Top of SOURCE DATA

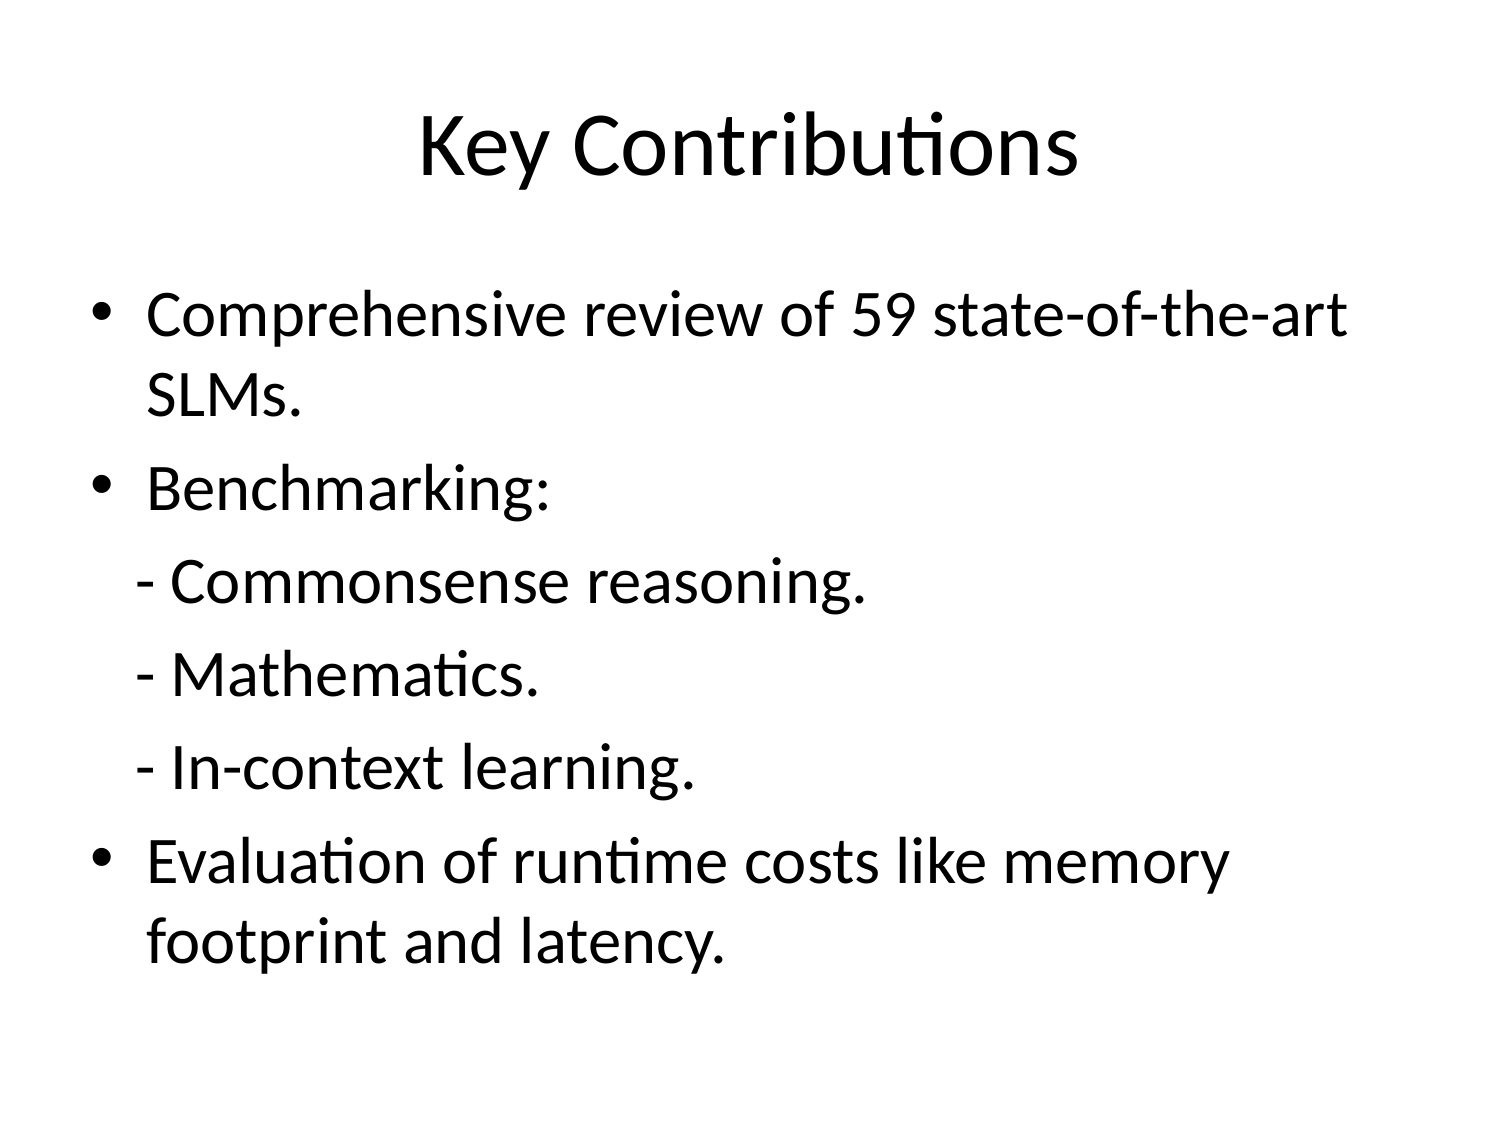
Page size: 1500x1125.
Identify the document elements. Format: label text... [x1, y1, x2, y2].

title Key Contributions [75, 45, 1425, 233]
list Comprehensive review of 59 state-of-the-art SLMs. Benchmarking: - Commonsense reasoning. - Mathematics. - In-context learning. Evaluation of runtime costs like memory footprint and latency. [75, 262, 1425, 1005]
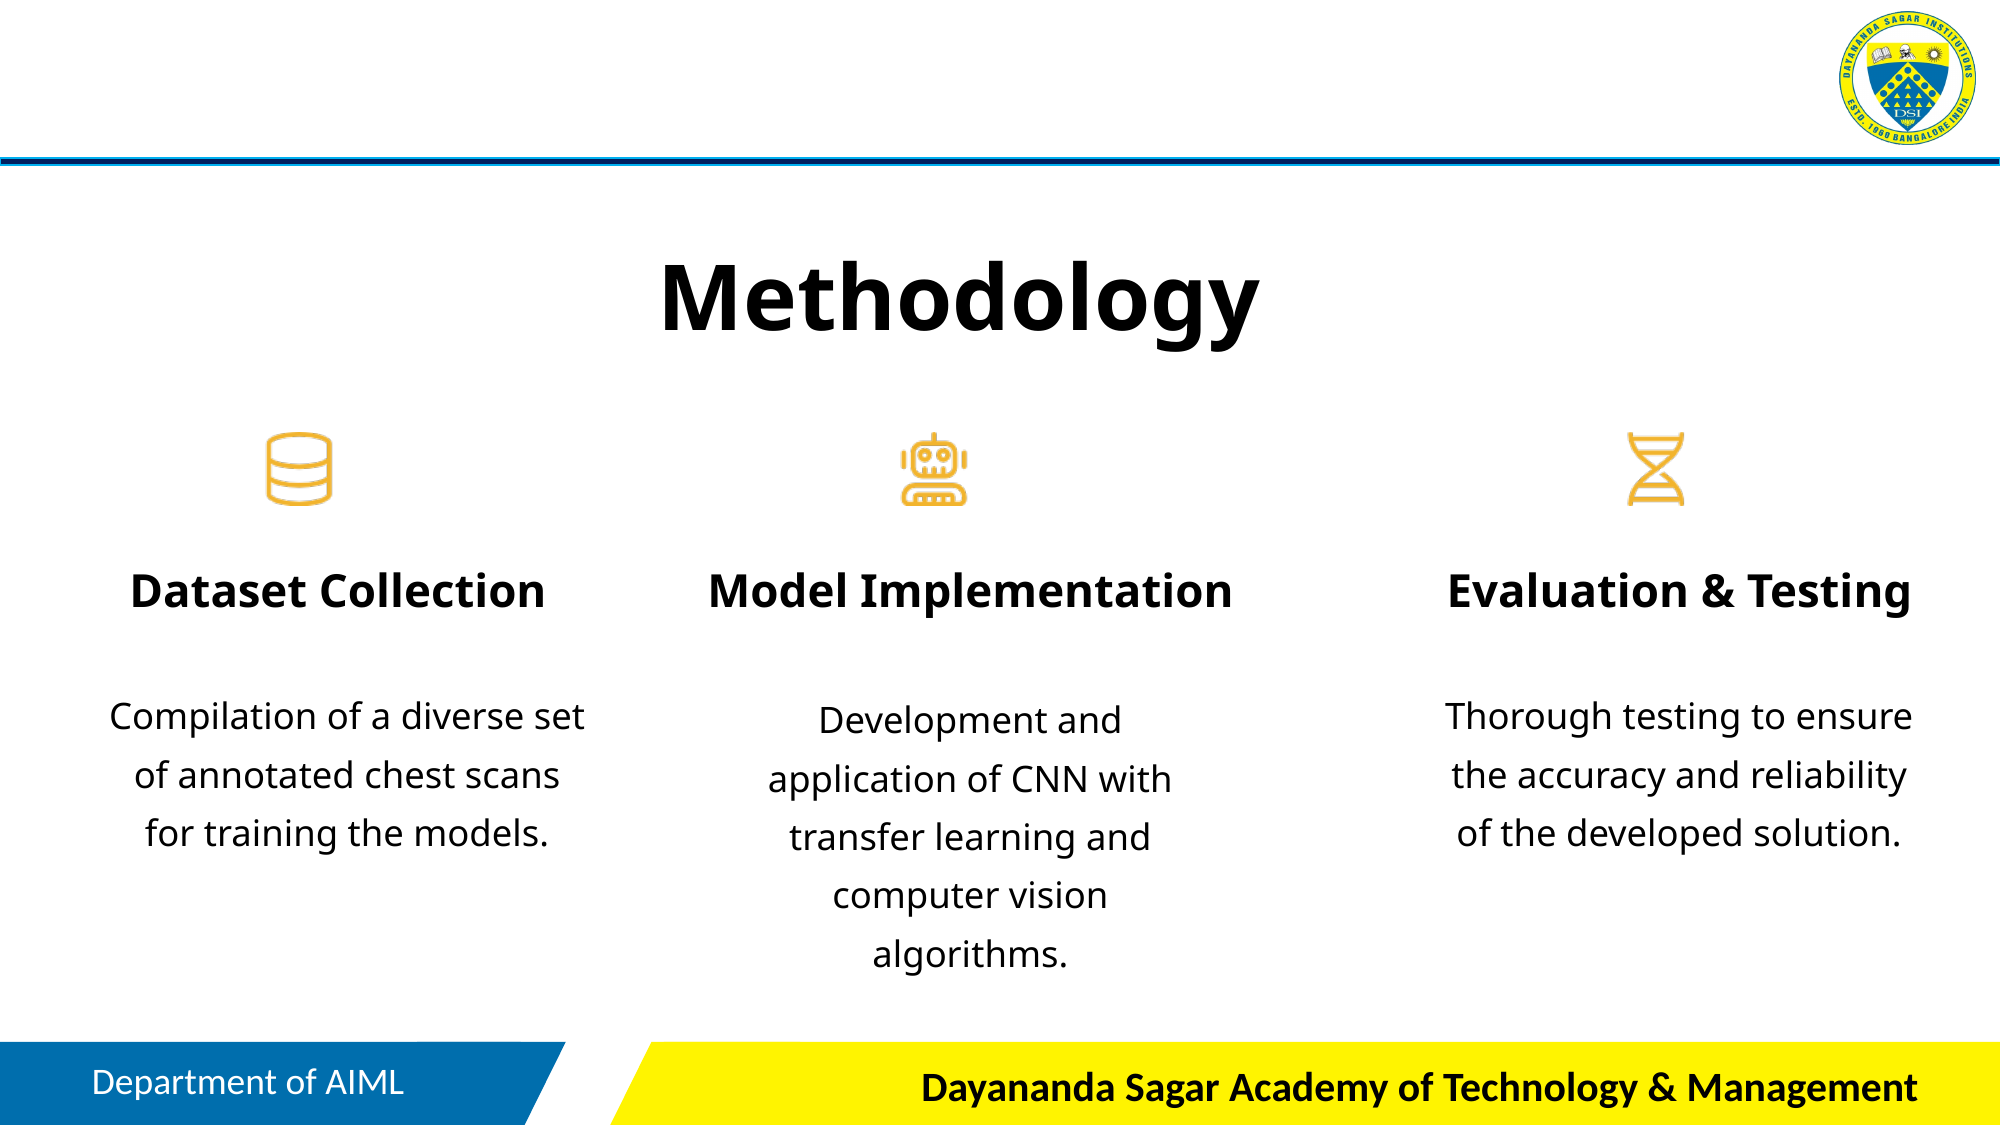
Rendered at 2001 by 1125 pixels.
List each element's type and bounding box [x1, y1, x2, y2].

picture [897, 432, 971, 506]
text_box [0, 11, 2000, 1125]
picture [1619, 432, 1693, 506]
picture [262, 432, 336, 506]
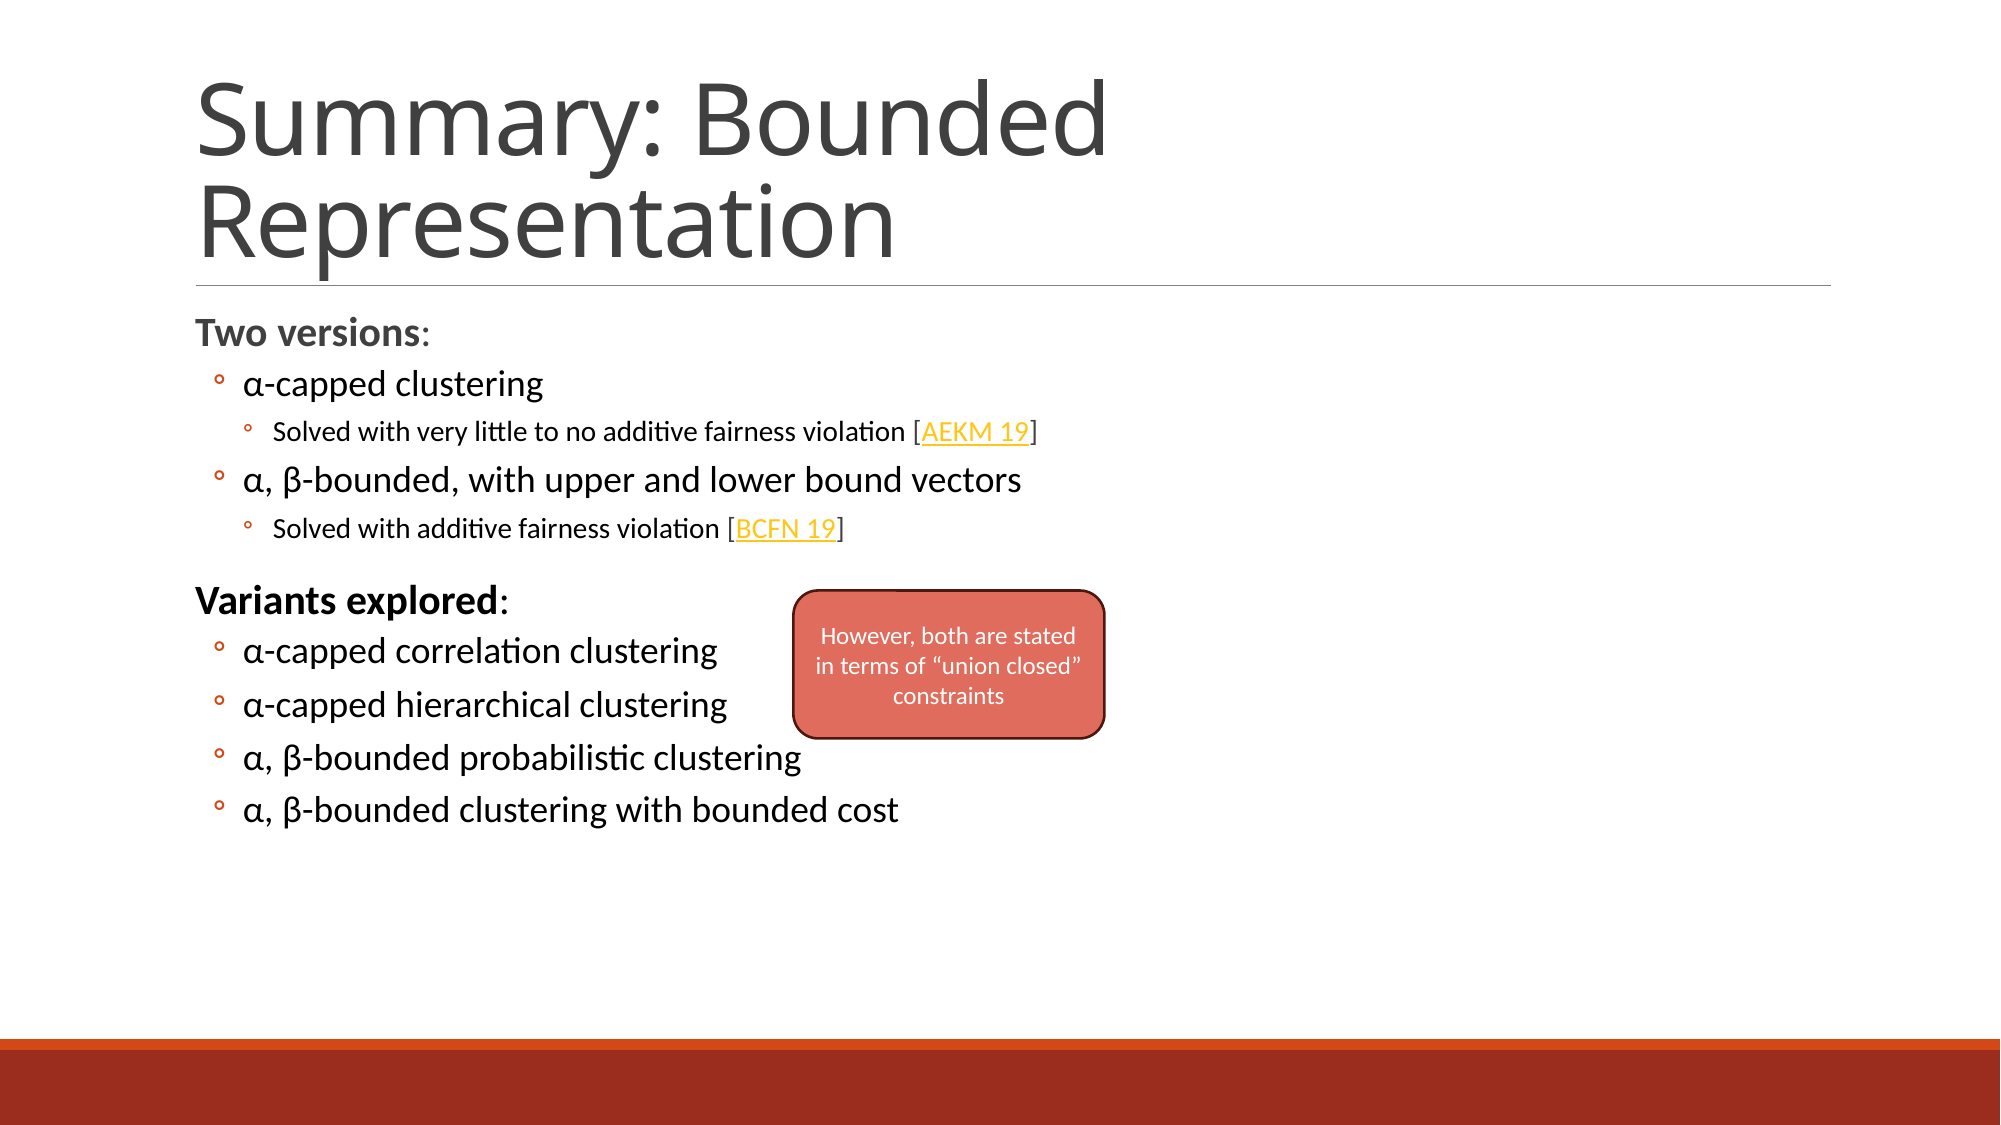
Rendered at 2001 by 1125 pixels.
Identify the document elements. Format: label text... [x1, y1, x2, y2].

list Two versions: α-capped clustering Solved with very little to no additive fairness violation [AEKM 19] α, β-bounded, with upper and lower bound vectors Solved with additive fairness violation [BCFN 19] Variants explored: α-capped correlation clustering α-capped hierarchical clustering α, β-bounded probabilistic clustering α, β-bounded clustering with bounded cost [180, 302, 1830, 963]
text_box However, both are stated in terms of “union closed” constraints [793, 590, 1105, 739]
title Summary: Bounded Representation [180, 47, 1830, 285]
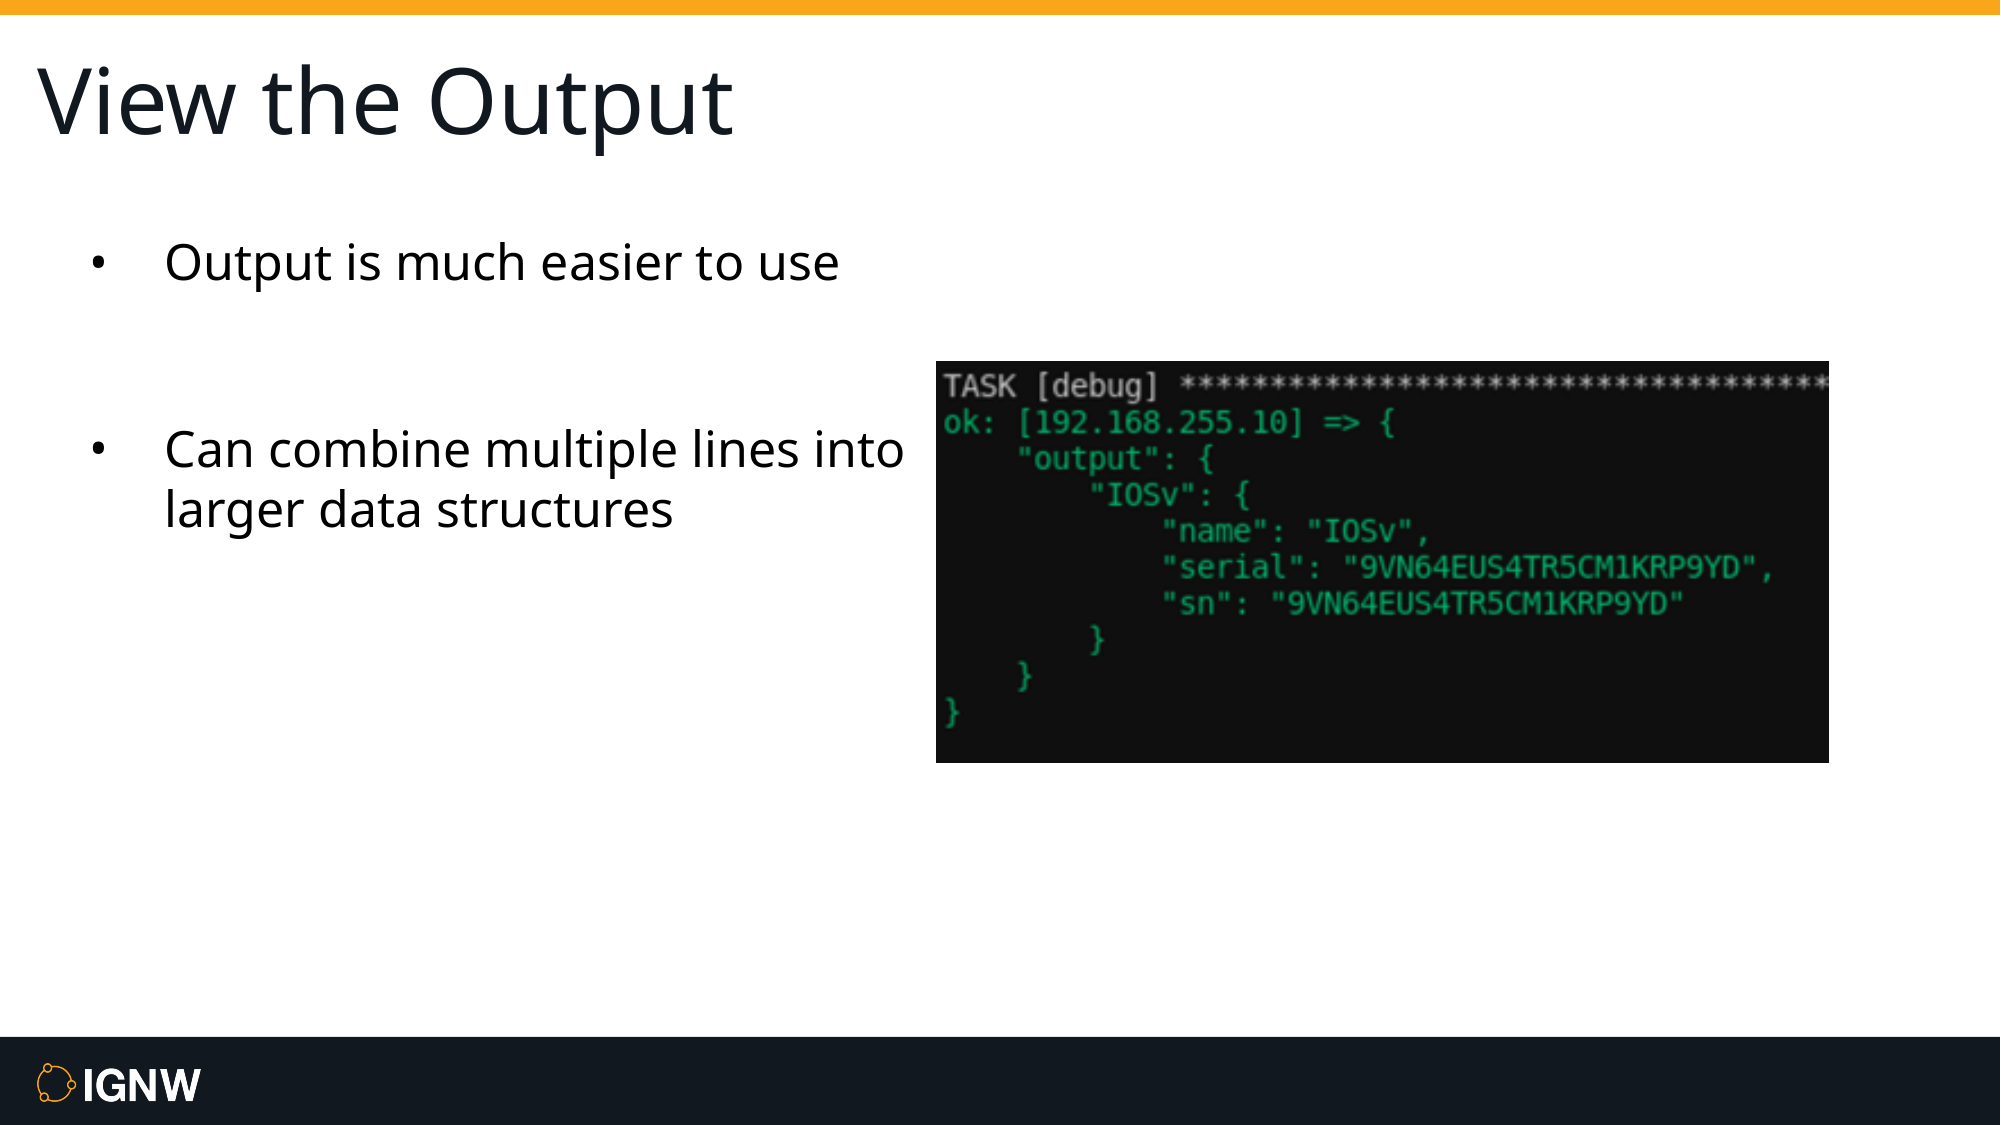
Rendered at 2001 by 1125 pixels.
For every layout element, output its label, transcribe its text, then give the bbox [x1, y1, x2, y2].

Bottom of SOURCE DATA

§ **WORK TASK**
Go through the entries above and write them out again exactly, images left behind.

§ **RESPONSE AREA**
Page size: 1500x1125.
Identify the document elements. Format: label text... [x1, y1, x2, y2].

title Key Contributions [75, 45, 1425, 233]
list Comprehensive review of 59 state-of-the-art SLMs. Benchmarking: - Commonsense reasoning. - Mathematics. - In-context learning. Evaluation of runtime costs like memory footprint and latency. [75, 262, 1425, 1005]
Rendered at 2001 by 1125 pixels.
List each element's type and bounding box [x1, y1, x2, y2].

picture [897, 432, 971, 506]
text_box [0, 11, 2000, 1125]
picture [1619, 432, 1693, 506]
picture [262, 432, 336, 506]
Rendered at 2001 by 1125 pixels.
Identify the document elements. Format: label text... [x1, y1, x2, y2].

list Two versions: α-capped clustering Solved with very little to no additive fairness violation [AEKM 19] α, β-bounded, with upper and lower bound vectors Solved with additive fairness violation [BCFN 19] Variants explored: α-capped correlation clustering α-capped hierarchical clustering α, β-bounded probabilistic clustering α, β-bounded clustering with bounded cost [180, 302, 1830, 963]
text_box However, both are stated in terms of “union closed” constraints [793, 590, 1105, 739]
title Summary: Bounded Representation [180, 47, 1830, 285]
Rendered at 2001 by 1125 pixels.
For every layout element, output its label, transcribe its text, then give the bbox [x1, y1, x2, y2].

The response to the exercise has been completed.